GIVEN DATA
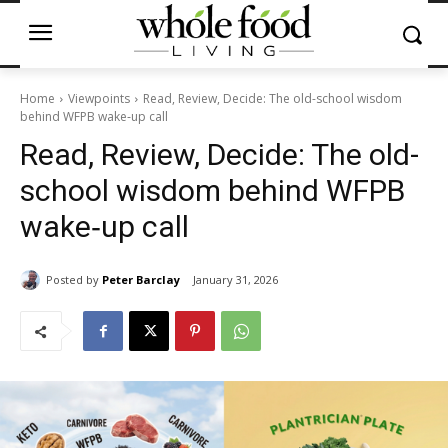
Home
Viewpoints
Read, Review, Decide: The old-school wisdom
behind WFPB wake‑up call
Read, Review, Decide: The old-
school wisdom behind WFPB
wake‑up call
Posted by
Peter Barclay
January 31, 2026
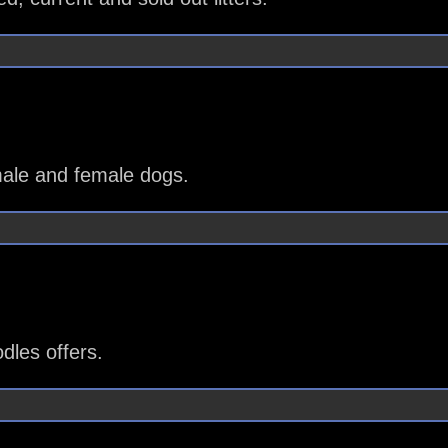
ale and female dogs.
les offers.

ACTIVITY
Reproduce the text of the entries above word for word, with each line as it appears. Leave the pictures out of your answer.

RESULT FOR THIS EXERCISE
Home
Viewpoints
Read, Review, Decide: The old-school wisdom
behind WFPB wake‑up call
Read, Review, Decide: The old-
school wisdom behind WFPB
wake‑up call
Posted by
Peter Barclay
January 31, 2026
ale and female dogs.
les offers.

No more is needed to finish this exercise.